Charlotte Moss in her comprehensive book Garden Inspirations committed ten-plus pages to the topic of flower containers. Committed is the right word; we flower lovers should all be committed to an asylum for the passion that containers inspire. Other than coffee table books, my single most favorite “collection” is my flower containers, urns, and vases that line the shelves in my mud room (and overflow into the china closet and other nooks and crannies throughout the house).
Why do they inspire such a passion? Because each container is more than just a decorative accessory; it additionally serves as the means for having flowers throughout the home at any time of the year. And that, for me, is the definition of a life well lived. Whether it is a single small vase of one precious rose…
or a dramatic urn of difficult-to-find lilies…
…flowers make a house a home. Make this gesture first for yourself, rather than saving them for special occasions. Consider keeping a list of key “focal points”around your home, by room or order of priority…a short version as well as a dressing-the-house-for-a party-or-house- guests scenario (along with these lists in my mud room, I also keep a collection of note cards to accompany flower arrangements that I’ve created as gifts for friends on sundry occasions).
Case in point…the first landing on our stairwell is just such a focal point for there is constant traffic up and down the stairs. It has become a game to see how many different arrangements in how many various containers will grace the little antique painted console…in early summer a favorite is Clematis ‘Betty Corning.’
In late summer long stems of aesclepias fruiticosa inspire bemusement;
and in late fall, graceful branches of purple salvia provide a delicious shot of color.
Any flower can be a star in the right container. And the right flower can lend caché to many a container.
As with any collection, it’s as much about the memories that accompany each piece– where you found it, who gave it to you, the circumstances surrounding how it came to be in your possession. A few of my favorites, and why.
On my first trip to Paris, I bought Arpege perfume first because I fell in love with the bottle; filled with two or three stems, it joins other perfume bottles on my bathroom sink.

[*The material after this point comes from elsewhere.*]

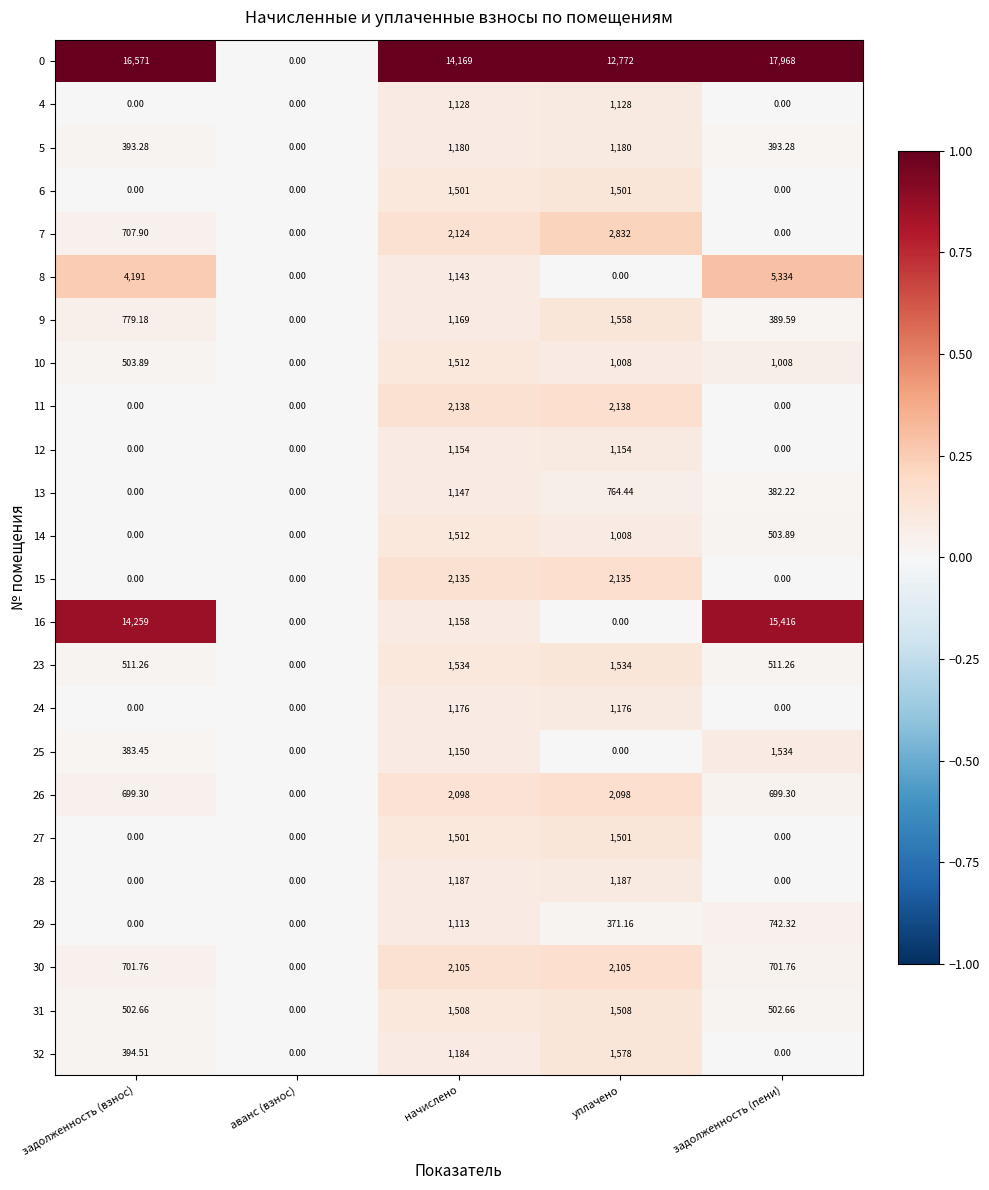

Which label corresponds to the largest value in the chart?

задолженность (пени)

Placing the lid beside its container filled with daffodils adds the final touch to a mantle vignette.
My husband commissioned this painted tole “bucket” as part of a set of garden-related gifts the Christmas we broke ground on our new home.
The kitchen island is on my short list of spots that always deserve a seasonal arrangement (like Kangaroo Paw and Alstroemeria).
As a child my mother’s vase absolutely fascinated me; those large sterling silver tulips wrapped around the spacious frosted glass vase (very Lalique) now contain flowers from my garden (tulip jaap groot).
Who doesn’t adore baskets…especially of the French wire variety?
New York floral designer Ronald Maia created these bud vases way back in the 1970’s — glass versions of classic Chines urn designs.
Potter Francis Palmer takes “ceramic” up another notch with her madcap creations (holding a bouquet of peonies).
TIP: A container is the perfect gift for any hostess who loves her garden and arranging flowers.
Margot Shaw of Flower Magazine well-appreciates this. When she visited me last year for the Newport Flower Show, she brought three unique, colorful vases from Alabama glass blower, Orbix Hot Glass. They were filled immediately and placed around the house; one was just perfect for hot pink peonies (below). Now I think of Margot each time I use these.
On a finishing note…keeping a selection of small vases or flower holders on hand is invaluable for many reasons…
When you’re arranging, they are just the right size for a collection of “cast off” stems.
TIP: If flower heads droop, pack the throat of the container with saran wrap (as we do at flower shows) to keep them upright.
They can provide a spot of floral presence without the effort of “doing an arrangement.”
They are easy to nest in among favorite vignettes.